163-1 東京オリンピック

2013年10月11日 at 3:36 PM

2013年10月号

 

写真は、2012年春、竣工した神宮前の広告関係の会社のオフィスです。このたび撮影が終わり、ご紹介できるようになりました。隣に建つ建物も弊社施工です。神宮前では、けやき並木の大通りに「表参道けやきビル」も完成となりました。

今月のフロントラインでは、「けやきビル」の施工のためのCG製作を行った、渡辺健児さんに登場いただきました。渡辺さんは、ロンドンオリンピックのメインスタジアムのCG製作でも知られており、帰国後、多くの設計事務所と協働作業をされています。

さてそのオリンピックですが、2020年、再び東京で行われることが決定しました。1964 年、まだ幼かった筆者は、開会式のときに東京の空に五輪の飛行機雲が描かれるのを窓から見て、感動した思い出があります。 当時は、高速道路がどんどん整備され、立派な体育館ができ、ビルも建設されて、「日本はこれから素晴らしい国になるのだ」という気運が、そこここにあふれていた気がします。
甲州街道で裸足のアベベや円谷選手に旗を振って応援し、三宅選手の重量挙げに思わず力が入ったという大人は少なくないことでしょう。優勝した女子のバレーボールは、「ママさんバレー」という「主婦もスポーツしたっていいじゃないか」という文化を生み出しました。子供や学生だけでなく社会人も参加し、技術、体力を競い合い、さらに一流選手はプロとしての活躍ができる土壌が作られ、日本でもスポーツが人々の生活に欠かせないものとして発展するきっかけになりました。
このたびの開催決定に際しては、自分たちの子供や孫世代にも、あの感動をぜひ味あわせてやりたいものだと思いました。

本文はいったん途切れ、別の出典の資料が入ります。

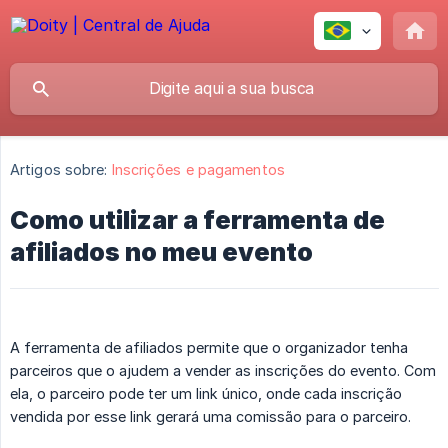
Artigos sobre:
Inscrições e pagamentos
Como utilizar a ferramenta de
afiliados no meu evento
A ferramenta de afiliados permite que o organizador tenha
parceiros que o ajudem a vender as inscrições do evento. Com
ela, o parceiro pode ter um link único, onde cada inscrição
vendida por esse link gerará uma comissão para o parceiro.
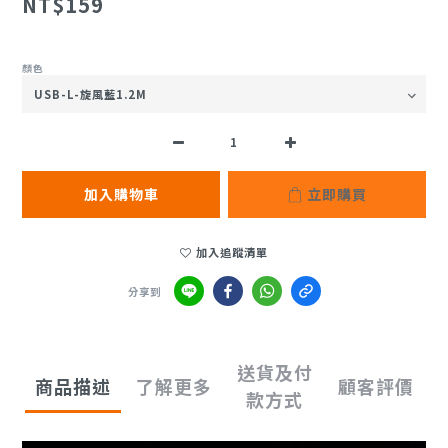
NT$159
顏色
加入購物車
立即購買
加入追蹤清單
分享到
送貨及付
商品描述
了解更多
顧客評價
款方式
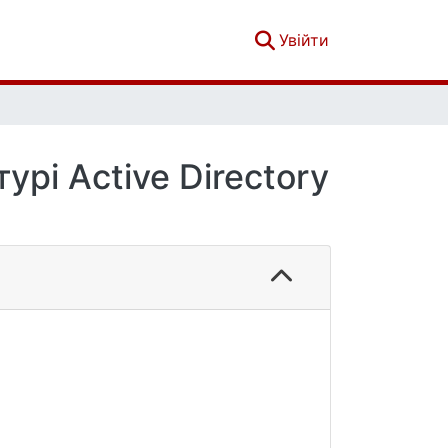
(current)
Увійти
рі Active Directory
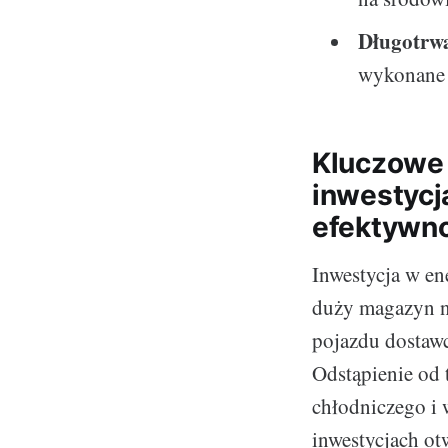
Długotrw
wykonane i
Kluczowe 
inwestycj
efektywno
Inwestycja w en
duży magazyn n
pojazdu dostawc
Odstąpienie od 
chłodniczego i 
inwestycjach ot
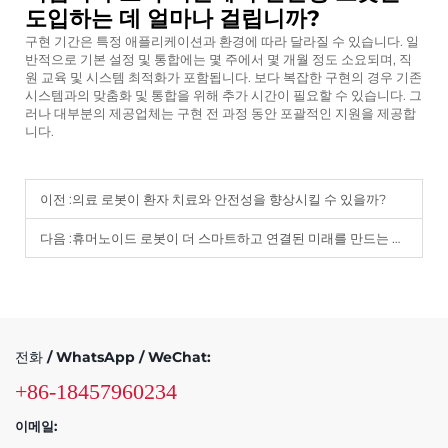
도입하는 데 얼마나 걸립니까?
구현 기간은 특정 애플리케이션과 환경에 따라 달라질 수 있습니다. 일
반적으로 기본 설정 및 통합에는 몇 주에서 몇 개월 정도 소요되며, 직
원 교육 및 시스템 최적화가 포함됩니다. 보다 복잡한 구현의 경우 기존
시스템과의 맞춤화 및 통합을 위해 추가 시간이 필요할 수 있습니다. 그
러나 대부분의 제공업체는 구현 전 과정 동안 포괄적인 지원을 제공합
니다.
이전 :
의료 로봇이 환자 치료와 안전성을 향상시킬 수 있을까?
다음 :
휴머노이드 로봇이 더 스마트하고 연결된 미래를 만드는 방법?
전화 / WhatsApp / WeChat:
+86-18457960234
이메일:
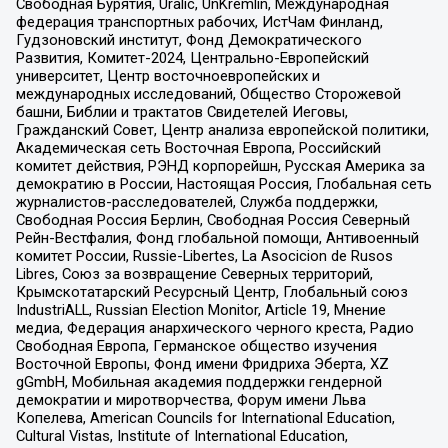
Свободная Бурятия, Uralic, UnKremlin, Международная
федерация транспортных рабочих, ИстЧам Финланд,
Гудзоновский институт, Фонд Демократического
Развития, Комитет-2024, Центрально-Европейский
университет, Центр восточноевропейских и
международных исследований, Общество Сторожевой
башни, Библии и трактатов Свидетелей Иеговы,
Гражданский Совет, Центр анализа европейской политики,
Академическая сеть Восточная Европа, Российский
комитет действия, РЭНД корпорейшн, Русская Америка за
демократию в России, Настоящая Россия, Глобальная сеть
журналистов-расследователей, Служба поддержки,
Свободная Россия Берлин, Свободная Россия Северный
Рейн-Вестфалия, Фонд глобальной помощи, Антивоенный
комитет России, Russie-Libertes, La Asocicion de Rusos
Libres, Союз за возвращение Северных территорий,
Крымскотатарский Ресурсный Центр, Глобальный союз
IndustriALL, Russian Election Monitor, Article 19, Мнение
медиа, Федерация анархического черного креста, Радио
Свободная Европа, Германское общество изучения
Восточной Европы, Фонд имени Фридриха Эберта, XZ
gGmbH, Мобильная академия поддержки гендерной
демократии и миротворчества, Форум имени Льва
Копелева, American Councils for International Education,
Cultural Vistas, Institute of International Education,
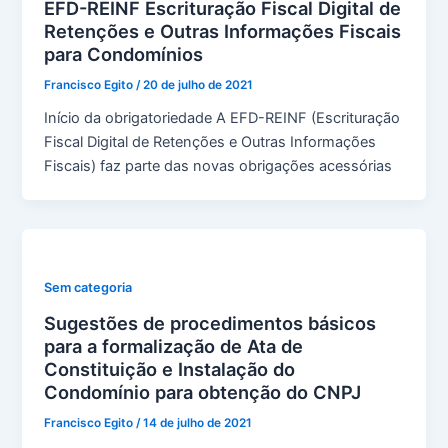
EFD-REINF Escrituração Fiscal Digital de
Retenções e Outras Informações Fiscais
para Condomínios
Francisco Egito
/
20 de julho de 2021
Início da obrigatoriedade A EFD-REINF (Escrituração
Fiscal Digital de Retenções e Outras Informações
Fiscais) faz parte das novas obrigações acessórias
Sem categoria
Sugestões de procedimentos básicos
para a formalização de Ata de
Constituição e Instalação do
Condomínio para obtenção do CNPJ
Francisco Egito
/
14 de julho de 2021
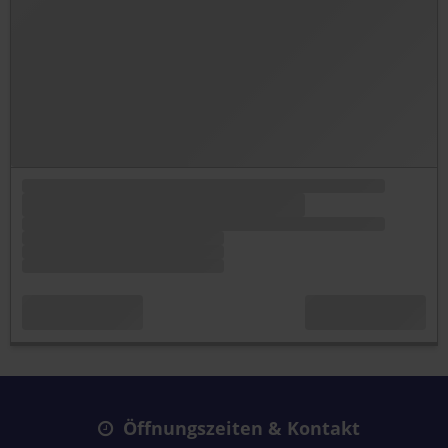
Öffnungszeiten & Kontakt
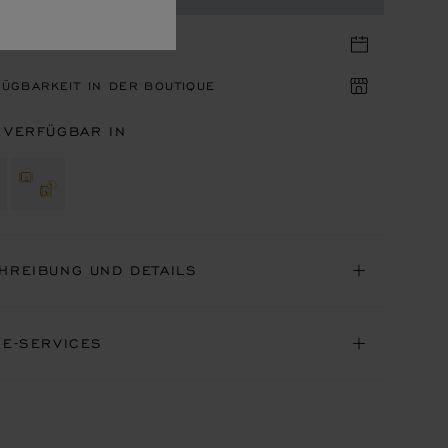
IN IN DER BOUTIQUE
ÜGBARKEIT IN DER BOUTIQUE
 VERFÜGBAR IN
HREIBUNG UND DETAILS
NE-SERVICES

しかし、今回は当時に比べて、ただ前向きになるにはあまりにも厳しい条件があります。未解決な原発問題や予想される災害への備え、そして東京一極集中への地方の批判など、より問題は複雑になっています。招致反対の声も少なくありませんでした。
ある期限への目標設定を設けられたことは、確かに震災以来、よりどころのない不安を抱えていた日本全体の気分を変えました。でも課題解決にはより努力が必要で、世界一流のアスリートたちを迎える私たち日本人に新たに大きな責任が生まれました。

9月末、好評のうちにNHKの朝のテレビドラマ「あまちゃん」が終了しました。東北地方の架空の一都市、北三陸市を舞台に、アイドルを目指す主人公とその周囲の人たちを描いたドラマは、多くの日本人の心を捉えました。その中で、震災後「なんか申し訳なくてやる気になれなくて」という女優、鈴鹿ひろ美(薬師丸ひろ子)に対して、主人公の母、天野春子(小泉今日子)が言ったセリフが忘れられません。
「東北の人間が働けって、言ってるんです!」
祖母、夏ばっぱ(宮本信子)の「おがまいなぐ(お構いなく)」という返事も聞こえてきそうですが、働かせていただかなきゃなりませんね。